Régularisation des sans-papiers : un travail de très longue haleine – Article de Nancy Goethals
Les 400 sans-papiers accueillis dans l’église du Béguinage et sur les campus de l’ULB et de la VUB ont suspendu leur grève de la faim – et de la soif – ce mercredi 21 juillet. La régularisation de ceux-ci est un travail que mène Caritas international depuis plusieurs années et qui s’inscrit dans un cadre bien plus large. Quel regard poser sur la situation actuelle?

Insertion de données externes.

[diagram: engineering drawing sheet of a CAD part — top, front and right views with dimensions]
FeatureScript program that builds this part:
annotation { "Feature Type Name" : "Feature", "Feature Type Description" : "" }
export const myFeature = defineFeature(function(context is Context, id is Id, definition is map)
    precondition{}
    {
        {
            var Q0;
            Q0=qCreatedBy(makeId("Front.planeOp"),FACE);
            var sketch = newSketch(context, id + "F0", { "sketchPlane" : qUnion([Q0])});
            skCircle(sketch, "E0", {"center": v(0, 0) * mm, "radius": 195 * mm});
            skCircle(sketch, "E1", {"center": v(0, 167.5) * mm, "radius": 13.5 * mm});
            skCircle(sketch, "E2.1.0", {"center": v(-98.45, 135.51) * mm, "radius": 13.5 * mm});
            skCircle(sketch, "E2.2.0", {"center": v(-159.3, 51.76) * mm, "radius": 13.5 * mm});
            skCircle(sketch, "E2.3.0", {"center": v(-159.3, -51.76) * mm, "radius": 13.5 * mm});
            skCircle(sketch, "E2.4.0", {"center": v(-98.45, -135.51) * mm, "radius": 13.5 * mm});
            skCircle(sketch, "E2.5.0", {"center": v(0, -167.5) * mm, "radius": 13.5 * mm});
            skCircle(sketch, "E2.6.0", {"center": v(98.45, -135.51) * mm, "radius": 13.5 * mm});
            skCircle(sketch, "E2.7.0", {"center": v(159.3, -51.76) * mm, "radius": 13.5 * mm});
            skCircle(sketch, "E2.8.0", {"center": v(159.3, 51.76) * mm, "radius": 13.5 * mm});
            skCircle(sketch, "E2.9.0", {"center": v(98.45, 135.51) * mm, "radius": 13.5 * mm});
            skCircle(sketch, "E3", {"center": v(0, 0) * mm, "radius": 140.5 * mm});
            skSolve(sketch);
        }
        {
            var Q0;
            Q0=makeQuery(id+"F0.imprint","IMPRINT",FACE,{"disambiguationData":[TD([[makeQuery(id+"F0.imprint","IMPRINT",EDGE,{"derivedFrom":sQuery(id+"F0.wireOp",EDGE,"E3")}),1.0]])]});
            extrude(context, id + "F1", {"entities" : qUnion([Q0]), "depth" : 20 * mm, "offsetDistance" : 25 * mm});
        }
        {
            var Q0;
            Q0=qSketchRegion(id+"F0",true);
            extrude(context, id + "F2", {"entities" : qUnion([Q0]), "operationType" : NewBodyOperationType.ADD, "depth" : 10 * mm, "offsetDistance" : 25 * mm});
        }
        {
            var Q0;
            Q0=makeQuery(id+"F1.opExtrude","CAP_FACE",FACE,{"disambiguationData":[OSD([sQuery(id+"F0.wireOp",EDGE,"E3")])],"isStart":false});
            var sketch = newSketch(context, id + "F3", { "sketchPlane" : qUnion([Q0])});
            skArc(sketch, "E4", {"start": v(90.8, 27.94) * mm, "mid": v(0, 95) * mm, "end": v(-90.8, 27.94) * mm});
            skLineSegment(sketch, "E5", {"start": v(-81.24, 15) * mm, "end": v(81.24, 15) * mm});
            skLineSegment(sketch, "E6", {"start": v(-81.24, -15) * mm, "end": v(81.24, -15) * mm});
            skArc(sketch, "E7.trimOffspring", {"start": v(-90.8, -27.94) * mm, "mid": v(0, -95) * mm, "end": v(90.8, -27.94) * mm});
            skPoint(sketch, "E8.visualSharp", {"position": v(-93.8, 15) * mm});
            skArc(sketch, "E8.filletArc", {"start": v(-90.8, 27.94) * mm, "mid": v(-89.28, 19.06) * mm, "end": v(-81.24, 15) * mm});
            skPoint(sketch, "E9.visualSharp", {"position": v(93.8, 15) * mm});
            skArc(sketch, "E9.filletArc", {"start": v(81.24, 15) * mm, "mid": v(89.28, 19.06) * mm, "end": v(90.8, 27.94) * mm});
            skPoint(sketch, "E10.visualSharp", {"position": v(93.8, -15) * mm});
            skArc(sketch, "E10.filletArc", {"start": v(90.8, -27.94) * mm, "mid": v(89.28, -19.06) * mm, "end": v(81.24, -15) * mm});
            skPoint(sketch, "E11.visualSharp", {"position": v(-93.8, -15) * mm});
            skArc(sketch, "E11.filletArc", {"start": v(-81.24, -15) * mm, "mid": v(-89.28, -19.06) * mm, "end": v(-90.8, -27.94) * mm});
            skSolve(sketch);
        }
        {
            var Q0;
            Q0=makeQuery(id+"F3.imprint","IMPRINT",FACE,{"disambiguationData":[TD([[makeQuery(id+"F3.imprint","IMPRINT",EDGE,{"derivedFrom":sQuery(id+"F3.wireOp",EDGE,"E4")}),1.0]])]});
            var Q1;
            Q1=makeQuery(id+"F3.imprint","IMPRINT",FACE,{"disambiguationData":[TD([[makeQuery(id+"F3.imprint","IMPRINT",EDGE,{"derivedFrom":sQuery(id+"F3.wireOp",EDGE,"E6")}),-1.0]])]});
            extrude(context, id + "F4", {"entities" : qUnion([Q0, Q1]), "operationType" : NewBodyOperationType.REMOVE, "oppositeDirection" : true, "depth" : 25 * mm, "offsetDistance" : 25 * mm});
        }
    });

La problématique des travailleurs sans-papiers ne demande pas une régularisation ponctuelle. « Il faut vraiment offrir une réponse structurelle à un problème qui ne trouve pas de réponses dans les mesures et lois actuelles » explique Tom Devriendt, chargé de plaidoyer politique chez Caritas international. Il est soulagé mais reste prudent de la position, qu’il juge sans garanties politiques solides et fragile, du gouvernement: « il ne changera pas ». C’est d’ailleurs ce que le secrétaire d’état à l’Asile et à la Migration, Sammy Mahdi, a annoncé au micro de nos confrères de la RTBF : « […] dans la procédure, il n’y a rien qui change. Parce que notre procédure est juste, correcte et humaine« . Tom Devriendt rappelle que Sammy Mahdi avait pourtant promis de finaliser un nouveau codex sur les migrations pour la fin de la législature (en 2024). Cependant, dit-il, « je n’ose pas imaginer de grands changements », vu les lenteurs qui perdurent depuis tant d’années.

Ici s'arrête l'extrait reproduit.